Now I am all for humanitarian and relief work where it is needed but I will be happy when this one is behind us.  It seems like everywhere I look there is another Haiti relief fund raising hey-look-isn't-our-business-public-relations-happy event going on.  I do not agree with trendy disasters for the sake of publicity.  It hangs in the air like a stereotypical sleezy used car salesman.  You just feel dirty being around it...

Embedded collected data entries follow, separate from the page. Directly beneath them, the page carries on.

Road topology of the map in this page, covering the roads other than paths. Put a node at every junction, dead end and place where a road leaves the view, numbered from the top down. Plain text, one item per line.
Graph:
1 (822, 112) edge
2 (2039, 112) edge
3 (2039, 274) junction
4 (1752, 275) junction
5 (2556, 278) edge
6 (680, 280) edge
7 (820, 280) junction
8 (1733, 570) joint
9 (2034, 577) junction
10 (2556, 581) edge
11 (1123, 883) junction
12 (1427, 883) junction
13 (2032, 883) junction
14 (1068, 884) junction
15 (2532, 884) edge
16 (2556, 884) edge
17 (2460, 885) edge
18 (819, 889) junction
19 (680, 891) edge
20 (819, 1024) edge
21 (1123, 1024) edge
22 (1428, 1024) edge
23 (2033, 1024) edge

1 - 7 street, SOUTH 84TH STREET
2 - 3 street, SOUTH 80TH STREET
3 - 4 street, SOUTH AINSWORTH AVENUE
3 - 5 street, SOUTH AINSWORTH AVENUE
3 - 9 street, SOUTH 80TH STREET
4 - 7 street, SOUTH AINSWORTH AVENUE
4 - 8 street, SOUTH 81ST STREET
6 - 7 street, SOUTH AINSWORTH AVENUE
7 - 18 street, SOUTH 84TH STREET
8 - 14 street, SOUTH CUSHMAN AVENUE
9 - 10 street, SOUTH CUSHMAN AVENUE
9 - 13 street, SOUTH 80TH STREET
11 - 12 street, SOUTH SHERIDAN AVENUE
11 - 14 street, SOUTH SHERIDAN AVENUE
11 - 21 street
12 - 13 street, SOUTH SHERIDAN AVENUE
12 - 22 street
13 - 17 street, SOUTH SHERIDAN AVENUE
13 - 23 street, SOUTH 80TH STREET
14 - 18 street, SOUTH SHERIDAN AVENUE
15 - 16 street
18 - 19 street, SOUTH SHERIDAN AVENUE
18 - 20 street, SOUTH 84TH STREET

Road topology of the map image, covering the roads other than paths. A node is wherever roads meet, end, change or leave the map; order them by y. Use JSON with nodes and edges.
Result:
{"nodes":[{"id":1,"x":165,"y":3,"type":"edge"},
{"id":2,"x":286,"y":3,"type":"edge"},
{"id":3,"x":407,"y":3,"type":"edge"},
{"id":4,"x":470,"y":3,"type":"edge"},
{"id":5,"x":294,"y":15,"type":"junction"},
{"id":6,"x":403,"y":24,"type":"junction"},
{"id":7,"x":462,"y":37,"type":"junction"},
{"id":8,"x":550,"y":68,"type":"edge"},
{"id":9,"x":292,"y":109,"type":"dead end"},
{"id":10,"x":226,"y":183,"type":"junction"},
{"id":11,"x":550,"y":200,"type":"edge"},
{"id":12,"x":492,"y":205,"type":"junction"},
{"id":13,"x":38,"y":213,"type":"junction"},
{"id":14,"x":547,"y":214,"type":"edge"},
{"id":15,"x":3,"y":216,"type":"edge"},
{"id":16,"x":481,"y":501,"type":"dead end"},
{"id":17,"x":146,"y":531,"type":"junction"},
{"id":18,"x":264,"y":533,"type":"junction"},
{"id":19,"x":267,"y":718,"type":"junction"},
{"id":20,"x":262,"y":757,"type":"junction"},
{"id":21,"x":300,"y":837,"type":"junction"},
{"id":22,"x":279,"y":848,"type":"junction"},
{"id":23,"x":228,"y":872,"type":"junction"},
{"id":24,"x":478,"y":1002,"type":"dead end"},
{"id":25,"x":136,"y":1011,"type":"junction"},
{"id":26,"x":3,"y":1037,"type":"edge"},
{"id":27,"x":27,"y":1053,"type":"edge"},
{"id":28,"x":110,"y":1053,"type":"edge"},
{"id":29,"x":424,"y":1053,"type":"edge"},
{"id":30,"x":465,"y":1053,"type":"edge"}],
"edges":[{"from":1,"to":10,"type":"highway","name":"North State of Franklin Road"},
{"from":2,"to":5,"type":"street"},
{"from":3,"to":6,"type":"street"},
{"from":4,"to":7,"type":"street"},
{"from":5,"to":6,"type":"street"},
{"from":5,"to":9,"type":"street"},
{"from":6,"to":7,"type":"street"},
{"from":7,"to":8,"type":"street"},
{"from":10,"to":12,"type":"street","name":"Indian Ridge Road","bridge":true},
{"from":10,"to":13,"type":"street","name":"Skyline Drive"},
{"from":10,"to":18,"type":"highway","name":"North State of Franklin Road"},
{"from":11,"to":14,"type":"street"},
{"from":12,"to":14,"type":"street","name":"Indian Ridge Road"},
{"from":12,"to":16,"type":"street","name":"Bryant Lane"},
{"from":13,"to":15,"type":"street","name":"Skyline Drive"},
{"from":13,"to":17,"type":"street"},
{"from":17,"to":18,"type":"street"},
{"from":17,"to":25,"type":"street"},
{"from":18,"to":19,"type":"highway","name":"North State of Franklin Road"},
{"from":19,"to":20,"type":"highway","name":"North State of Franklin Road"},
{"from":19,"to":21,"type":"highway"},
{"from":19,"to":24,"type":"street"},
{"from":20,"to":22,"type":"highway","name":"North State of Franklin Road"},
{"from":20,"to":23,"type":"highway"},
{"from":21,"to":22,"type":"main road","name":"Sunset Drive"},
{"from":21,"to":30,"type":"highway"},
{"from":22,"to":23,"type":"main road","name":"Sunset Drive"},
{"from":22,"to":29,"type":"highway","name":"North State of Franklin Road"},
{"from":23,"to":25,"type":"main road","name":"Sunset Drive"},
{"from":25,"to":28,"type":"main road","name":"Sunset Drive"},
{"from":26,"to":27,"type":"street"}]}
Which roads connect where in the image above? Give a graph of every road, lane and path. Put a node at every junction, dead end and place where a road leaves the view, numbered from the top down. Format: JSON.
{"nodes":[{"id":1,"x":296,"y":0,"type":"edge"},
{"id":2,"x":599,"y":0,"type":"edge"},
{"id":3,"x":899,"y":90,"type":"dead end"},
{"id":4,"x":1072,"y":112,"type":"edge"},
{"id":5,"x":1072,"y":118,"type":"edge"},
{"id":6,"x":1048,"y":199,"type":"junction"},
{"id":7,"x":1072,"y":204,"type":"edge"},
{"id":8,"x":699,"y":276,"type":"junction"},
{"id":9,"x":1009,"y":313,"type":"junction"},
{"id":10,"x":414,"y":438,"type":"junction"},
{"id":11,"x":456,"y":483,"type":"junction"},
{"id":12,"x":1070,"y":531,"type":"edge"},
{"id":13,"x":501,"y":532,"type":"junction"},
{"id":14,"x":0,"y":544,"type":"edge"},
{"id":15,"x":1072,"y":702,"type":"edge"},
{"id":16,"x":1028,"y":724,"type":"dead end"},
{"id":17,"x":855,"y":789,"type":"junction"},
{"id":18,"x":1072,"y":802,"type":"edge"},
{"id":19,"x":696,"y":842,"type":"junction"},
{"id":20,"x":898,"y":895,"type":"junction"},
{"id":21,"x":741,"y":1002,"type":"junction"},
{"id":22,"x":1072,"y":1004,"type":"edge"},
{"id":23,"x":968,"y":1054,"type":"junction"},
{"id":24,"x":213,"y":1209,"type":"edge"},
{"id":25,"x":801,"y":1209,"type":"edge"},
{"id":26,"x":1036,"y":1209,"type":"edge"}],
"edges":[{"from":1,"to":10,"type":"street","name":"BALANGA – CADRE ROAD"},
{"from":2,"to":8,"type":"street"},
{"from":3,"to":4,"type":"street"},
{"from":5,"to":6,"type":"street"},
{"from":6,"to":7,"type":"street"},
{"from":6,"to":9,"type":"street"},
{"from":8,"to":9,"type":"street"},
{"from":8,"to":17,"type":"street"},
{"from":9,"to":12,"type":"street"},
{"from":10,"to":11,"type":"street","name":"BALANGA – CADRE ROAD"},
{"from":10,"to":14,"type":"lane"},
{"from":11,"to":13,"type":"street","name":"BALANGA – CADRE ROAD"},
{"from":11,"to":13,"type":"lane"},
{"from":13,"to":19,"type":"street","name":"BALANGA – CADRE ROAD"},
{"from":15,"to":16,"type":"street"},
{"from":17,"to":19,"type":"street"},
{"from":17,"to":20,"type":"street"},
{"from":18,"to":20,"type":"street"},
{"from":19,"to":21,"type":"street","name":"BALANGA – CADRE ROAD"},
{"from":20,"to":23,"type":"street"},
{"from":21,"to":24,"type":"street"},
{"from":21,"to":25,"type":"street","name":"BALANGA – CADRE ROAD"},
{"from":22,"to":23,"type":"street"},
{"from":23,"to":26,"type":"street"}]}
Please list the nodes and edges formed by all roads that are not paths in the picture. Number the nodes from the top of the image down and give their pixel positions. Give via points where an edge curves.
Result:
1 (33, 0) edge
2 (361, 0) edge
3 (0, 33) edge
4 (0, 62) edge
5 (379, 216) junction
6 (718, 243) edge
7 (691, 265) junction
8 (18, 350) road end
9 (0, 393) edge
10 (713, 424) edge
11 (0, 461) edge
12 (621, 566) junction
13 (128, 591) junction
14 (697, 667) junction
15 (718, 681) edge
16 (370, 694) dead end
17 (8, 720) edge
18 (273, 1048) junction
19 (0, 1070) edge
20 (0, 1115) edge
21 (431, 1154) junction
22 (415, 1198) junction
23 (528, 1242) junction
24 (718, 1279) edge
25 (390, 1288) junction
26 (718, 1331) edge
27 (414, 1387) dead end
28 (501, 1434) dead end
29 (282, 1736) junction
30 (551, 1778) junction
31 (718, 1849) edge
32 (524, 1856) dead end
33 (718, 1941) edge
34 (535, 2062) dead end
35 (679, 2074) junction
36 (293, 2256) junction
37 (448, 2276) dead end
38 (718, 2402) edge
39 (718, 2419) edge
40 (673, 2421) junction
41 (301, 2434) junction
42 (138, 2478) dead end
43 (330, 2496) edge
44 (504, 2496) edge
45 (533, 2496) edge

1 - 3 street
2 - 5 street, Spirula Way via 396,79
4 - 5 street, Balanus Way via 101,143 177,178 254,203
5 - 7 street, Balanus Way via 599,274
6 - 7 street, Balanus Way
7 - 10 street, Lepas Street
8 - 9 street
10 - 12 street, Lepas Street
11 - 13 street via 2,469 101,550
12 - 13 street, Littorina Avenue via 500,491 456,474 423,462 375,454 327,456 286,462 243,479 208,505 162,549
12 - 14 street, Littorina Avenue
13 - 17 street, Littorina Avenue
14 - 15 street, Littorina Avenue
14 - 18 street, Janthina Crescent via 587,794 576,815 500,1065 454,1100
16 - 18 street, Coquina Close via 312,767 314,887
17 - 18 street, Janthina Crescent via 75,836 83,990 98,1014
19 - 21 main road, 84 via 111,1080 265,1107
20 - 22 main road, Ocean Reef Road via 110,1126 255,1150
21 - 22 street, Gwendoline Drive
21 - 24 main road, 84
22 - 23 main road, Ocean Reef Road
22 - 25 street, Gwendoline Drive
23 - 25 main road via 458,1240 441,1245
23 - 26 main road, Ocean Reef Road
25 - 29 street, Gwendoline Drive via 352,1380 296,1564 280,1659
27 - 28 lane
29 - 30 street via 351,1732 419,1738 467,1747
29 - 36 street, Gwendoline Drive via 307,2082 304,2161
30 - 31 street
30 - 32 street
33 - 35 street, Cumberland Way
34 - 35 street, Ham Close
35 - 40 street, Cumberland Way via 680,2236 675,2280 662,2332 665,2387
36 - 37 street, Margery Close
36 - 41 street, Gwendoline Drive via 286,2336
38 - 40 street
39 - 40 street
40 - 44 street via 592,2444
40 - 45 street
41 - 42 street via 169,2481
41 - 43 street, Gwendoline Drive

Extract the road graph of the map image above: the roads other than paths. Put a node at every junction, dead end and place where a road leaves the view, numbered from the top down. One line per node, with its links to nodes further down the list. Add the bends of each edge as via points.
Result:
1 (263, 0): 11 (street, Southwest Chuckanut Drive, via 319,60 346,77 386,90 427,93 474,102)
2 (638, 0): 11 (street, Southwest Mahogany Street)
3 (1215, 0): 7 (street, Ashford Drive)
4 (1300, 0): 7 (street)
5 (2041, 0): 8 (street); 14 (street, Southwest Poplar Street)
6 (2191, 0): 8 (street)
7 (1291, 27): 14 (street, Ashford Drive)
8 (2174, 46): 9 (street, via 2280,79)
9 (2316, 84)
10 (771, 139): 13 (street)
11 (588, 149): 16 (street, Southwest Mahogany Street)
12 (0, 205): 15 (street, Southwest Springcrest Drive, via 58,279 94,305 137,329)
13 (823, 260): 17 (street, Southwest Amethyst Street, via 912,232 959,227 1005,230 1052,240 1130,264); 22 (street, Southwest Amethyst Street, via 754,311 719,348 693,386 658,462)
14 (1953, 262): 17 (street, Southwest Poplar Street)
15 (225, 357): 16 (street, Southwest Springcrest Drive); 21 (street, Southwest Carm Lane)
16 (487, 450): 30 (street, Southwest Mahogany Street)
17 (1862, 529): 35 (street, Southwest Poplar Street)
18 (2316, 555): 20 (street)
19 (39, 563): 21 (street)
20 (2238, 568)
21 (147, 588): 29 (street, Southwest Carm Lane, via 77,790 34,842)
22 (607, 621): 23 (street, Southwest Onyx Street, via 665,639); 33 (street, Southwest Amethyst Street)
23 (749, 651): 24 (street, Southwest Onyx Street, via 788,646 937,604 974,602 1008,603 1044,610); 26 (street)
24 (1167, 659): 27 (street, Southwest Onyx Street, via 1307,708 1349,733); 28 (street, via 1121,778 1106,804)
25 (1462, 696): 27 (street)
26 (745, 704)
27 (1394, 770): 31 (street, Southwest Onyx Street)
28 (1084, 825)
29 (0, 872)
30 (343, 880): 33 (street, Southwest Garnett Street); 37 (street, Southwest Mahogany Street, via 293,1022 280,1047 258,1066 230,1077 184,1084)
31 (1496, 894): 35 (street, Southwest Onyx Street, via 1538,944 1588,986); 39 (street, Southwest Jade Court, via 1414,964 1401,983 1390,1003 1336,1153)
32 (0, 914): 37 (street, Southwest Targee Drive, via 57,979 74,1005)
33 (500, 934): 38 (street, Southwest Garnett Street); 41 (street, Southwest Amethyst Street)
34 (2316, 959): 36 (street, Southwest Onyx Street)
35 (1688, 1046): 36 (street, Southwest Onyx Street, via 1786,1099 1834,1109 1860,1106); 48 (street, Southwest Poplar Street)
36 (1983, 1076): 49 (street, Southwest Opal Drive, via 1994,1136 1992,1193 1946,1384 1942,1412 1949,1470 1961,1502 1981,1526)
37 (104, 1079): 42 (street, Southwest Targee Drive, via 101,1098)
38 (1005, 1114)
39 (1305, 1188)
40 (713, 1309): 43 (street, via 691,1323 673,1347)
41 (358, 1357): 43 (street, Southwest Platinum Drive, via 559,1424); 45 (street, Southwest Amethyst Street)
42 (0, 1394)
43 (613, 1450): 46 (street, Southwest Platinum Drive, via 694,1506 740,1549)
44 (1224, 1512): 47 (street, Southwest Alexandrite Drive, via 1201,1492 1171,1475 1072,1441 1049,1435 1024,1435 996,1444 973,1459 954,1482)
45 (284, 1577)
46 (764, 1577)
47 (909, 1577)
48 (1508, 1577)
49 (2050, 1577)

On a lighter note, the real estate market is looking chipper lately in my region.  I have had my eye on the market for about six months now, as my husband and I will begin shopping in about two years (fingers -and toes- crossed).  What I am interested in is a 3-4 bedroom, 2-3 bath, dedatched century home with a finished or partially finished basement.  I know what you are thinking isn't that what everyone wants?  And the answer is yes.  But I am also hedging all my bets on the trend I have seen with the renovated Century homes going up on the market for cheap because a family member died that lived there and the family wants to sell the house quickly.  It sounds sort of morbid I know... but one man's garbage and all that right?  I will get my pretty little Century home and it will be beautiful!